Would you give the entries below again in full, exactly as they stand?

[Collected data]
• • • • •

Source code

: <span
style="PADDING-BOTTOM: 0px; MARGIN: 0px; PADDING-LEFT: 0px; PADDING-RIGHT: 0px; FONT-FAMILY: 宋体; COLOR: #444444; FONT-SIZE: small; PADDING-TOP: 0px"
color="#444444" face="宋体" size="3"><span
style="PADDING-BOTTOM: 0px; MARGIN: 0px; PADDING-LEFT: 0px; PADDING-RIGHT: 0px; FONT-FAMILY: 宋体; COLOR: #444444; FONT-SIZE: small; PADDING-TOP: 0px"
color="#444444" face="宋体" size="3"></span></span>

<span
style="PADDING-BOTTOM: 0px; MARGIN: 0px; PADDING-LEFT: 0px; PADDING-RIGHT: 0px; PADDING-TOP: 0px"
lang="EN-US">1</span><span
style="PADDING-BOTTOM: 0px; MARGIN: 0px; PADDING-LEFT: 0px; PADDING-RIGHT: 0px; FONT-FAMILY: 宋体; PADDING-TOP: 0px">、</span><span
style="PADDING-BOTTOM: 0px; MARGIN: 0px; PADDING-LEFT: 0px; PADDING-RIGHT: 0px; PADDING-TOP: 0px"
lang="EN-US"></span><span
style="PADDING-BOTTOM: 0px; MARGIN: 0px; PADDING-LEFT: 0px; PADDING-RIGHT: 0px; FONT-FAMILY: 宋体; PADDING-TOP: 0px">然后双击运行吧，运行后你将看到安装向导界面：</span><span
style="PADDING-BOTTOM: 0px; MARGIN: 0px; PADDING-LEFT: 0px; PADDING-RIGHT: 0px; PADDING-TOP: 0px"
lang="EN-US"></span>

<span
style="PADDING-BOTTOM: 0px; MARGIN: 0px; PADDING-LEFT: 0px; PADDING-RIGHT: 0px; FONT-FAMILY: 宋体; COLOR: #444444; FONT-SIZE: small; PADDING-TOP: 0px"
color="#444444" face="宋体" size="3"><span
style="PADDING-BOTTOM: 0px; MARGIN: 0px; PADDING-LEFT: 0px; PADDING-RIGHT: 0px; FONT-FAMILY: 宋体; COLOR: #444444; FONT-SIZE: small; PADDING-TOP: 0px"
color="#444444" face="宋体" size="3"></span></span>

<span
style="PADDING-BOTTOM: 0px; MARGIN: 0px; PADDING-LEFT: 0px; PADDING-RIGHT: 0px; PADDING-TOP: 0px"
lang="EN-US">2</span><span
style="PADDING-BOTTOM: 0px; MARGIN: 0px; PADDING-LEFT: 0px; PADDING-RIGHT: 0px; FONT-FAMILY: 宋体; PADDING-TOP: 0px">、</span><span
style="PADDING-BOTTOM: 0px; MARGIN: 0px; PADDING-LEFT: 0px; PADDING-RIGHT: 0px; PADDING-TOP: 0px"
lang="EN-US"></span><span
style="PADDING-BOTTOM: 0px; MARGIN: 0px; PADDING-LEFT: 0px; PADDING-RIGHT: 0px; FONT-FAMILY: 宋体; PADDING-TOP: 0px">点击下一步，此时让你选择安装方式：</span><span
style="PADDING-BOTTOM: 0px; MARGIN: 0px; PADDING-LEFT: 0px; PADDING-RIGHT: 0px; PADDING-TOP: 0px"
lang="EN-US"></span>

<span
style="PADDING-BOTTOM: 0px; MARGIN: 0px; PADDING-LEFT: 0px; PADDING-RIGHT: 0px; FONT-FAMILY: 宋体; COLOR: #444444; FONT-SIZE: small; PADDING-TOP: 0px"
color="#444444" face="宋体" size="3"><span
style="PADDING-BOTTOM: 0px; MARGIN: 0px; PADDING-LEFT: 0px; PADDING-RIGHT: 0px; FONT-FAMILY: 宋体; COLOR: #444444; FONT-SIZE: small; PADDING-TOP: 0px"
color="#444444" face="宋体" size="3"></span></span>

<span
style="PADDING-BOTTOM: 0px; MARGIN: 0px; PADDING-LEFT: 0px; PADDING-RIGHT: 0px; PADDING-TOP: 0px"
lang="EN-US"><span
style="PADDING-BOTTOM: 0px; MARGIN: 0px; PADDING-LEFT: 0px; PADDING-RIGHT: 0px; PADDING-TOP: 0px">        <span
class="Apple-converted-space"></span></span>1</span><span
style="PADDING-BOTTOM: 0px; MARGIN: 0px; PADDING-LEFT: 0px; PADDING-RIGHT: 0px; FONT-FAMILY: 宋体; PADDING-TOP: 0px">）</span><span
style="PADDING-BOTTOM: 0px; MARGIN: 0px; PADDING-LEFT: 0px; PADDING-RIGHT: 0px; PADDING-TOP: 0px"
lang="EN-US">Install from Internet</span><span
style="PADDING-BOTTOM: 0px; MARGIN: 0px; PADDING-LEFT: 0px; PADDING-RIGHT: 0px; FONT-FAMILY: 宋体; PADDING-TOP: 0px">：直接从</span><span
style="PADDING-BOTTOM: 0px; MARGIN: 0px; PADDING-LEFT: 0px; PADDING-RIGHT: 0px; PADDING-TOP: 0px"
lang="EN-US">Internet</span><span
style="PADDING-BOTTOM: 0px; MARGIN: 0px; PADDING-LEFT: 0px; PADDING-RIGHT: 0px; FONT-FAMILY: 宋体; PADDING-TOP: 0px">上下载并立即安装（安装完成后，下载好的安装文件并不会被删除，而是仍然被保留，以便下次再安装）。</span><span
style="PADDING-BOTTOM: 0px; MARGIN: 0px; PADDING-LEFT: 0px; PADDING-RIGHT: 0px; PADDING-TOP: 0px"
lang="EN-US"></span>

• • • • •

Completed exercise:
Source code

: <span
style="PADDING-BOTTOM: 0px; MARGIN: 0px; PADDING-LEFT: 0px; PADDING-RIGHT: 0px; FONT-FAMILY: 宋体; COLOR: #444444; FONT-SIZE: small; PADDING-TOP: 0px"
color="#444444" face="宋体" size="3"><span
style="PADDING-BOTTOM: 0px; MARGIN: 0px; PADDING-LEFT: 0px; PADDING-RIGHT: 0px; FONT-FAMILY: 宋体; COLOR: #444444; FONT-SIZE: small; PADDING-TOP: 0px"
color="#444444" face="宋体" size="3"></span></span>

<span
style="PADDING-BOTTOM: 0px; MARGIN: 0px; PADDING-LEFT: 0px; PADDING-RIGHT: 0px; PADDING-TOP: 0px"
lang="EN-US">1</span><span
style="PADDING-BOTTOM: 0px; MARGIN: 0px; PADDING-LEFT: 0px; PADDING-RIGHT: 0px; FONT-FAMILY: 宋体; PADDING-TOP: 0px">、</span><span
style="PADDING-BOTTOM: 0px; MARGIN: 0px; PADDING-LEFT: 0px; PADDING-RIGHT: 0px; PADDING-TOP: 0px"
lang="EN-US"></span><span
style="PADDING-BOTTOM: 0px; MARGIN: 0px; PADDING-LEFT: 0px; PADDING-RIGHT: 0px; FONT-FAMILY: 宋体; PADDING-TOP: 0px">然后双击运行吧，运行后你将看到安装向导界面：</span><span
style="PADDING-BOTTOM: 0px; MARGIN: 0px; PADDING-LEFT: 0px; PADDING-RIGHT: 0px; PADDING-TOP: 0px"
lang="EN-US"></span>

<span
style="PADDING-BOTTOM: 0px; MARGIN: 0px; PADDING-LEFT: 0px; PADDING-RIGHT: 0px; FONT-FAMILY: 宋体; COLOR: #444444; FONT-SIZE: small; PADDING-TOP: 0px"
color="#444444" face="宋体" size="3"><span
style="PADDING-BOTTOM: 0px; MARGIN: 0px; PADDING-LEFT: 0px; PADDING-RIGHT: 0px; FONT-FAMILY: 宋体; COLOR: #444444; FONT-SIZE: small; PADDING-TOP: 0px"
color="#444444" face="宋体" size="3"></span></span>

<span
style="PADDING-BOTTOM: 0px; MARGIN: 0px; PADDING-LEFT: 0px; PADDING-RIGHT: 0px; PADDING-TOP: 0px"
lang="EN-US">2</span><span
style="PADDING-BOTTOM: 0px; MARGIN: 0px; PADDING-LEFT: 0px; PADDING-RIGHT: 0px; FONT-FAMILY: 宋体; PADDING-TOP: 0px">、</span><span
style="PADDING-BOTTOM: 0px; MARGIN: 0px; PADDING-LEFT: 0px; PADDING-RIGHT: 0px; PADDING-TOP: 0px"
lang="EN-US"></span><span
style="PADDING-BOTTOM: 0px; MARGIN: 0px; PADDING-LEFT: 0px; PADDING-RIGHT: 0px; FONT-FAMILY: 宋体; PADDING-TOP: 0px">点击下一步，此时让你选择安装方式：</span><span
style="PADDING-BOTTOM: 0px; MARGIN: 0px; PADDING-LEFT: 0px; PADDING-RIGHT: 0px; PADDING-TOP: 0px"
lang="EN-US"></span>

<span
style="PADDING-BOTTOM: 0px; MARGIN: 0px; PADDING-LEFT: 0px; PADDING-RIGHT: 0px; FONT-FAMILY: 宋体; COLOR: #444444; FONT-SIZE: small; PADDING-TOP: 0px"
color="#444444" face="宋体" size="3"><span
style="PADDING-BOTTOM: 0px; MARGIN: 0px; PADDING-LEFT: 0px; PADDING-RIGHT: 0px; FONT-FAMILY: 宋体; COLOR: #444444; FONT-SIZE: small; PADDING-TOP: 0px"
color="#444444" face="宋体" size="3"></span></span>

<span
style="PADDING-BOTTOM: 0px; MARGIN: 0px; PADDING-LEFT: 0px; PADDING-RIGHT: 0px; PADDING-TOP: 0px"
lang="EN-US"><span
style="PADDING-BOTTOM: 0px; MARGIN: 0px; PADDING-LEFT: 0px; PADDING-RIGHT: 0px; PADDING-TOP: 0px">        <span
class="Apple-converted-space"></span></span>1</span><span
style="PADDING-BOTTOM: 0px; MARGIN: 0px; PADDING-LEFT: 0px; PADDING-RIGHT: 0px; FONT-FAMILY: 宋体; PADDING-TOP: 0px">）</span><span
style="PADDING-BOTTOM: 0px; MARGIN: 0px; PADDING-LEFT: 0px; PADDING-RIGHT: 0px; PADDING-TOP: 0px"
lang="EN-US">Install from Internet</span><span
style="PADDING-BOTTOM: 0px; MARGIN: 0px; PADDING-LEFT: 0px; PADDING-RIGHT: 0px; FONT-FAMILY: 宋体; PADDING-TOP: 0px">：直接从</span><span
style="PADDING-BOTTOM: 0px; MARGIN: 0px; PADDING-LEFT: 0px; PADDING-RIGHT: 0px; PADDING-TOP: 0px"
lang="EN-US">Internet</span><span
style="PADDING-BOTTOM: 0px; MARGIN: 0px; PADDING-LEFT: 0px; PADDING-RIGHT: 0px; FONT-FAMILY: 宋体; PADDING-TOP: 0px">上下载并立即安装（安装完成后，下载好的安装文件并不会被删除，而是仍然被保留，以便下次再安装）。</span><span
style="PADDING-BOTTOM: 0px; MARGIN: 0px; PADDING-LEFT: 0px; PADDING-RIGHT: 0px; PADDING-TOP: 0px"
lang="EN-US"></span>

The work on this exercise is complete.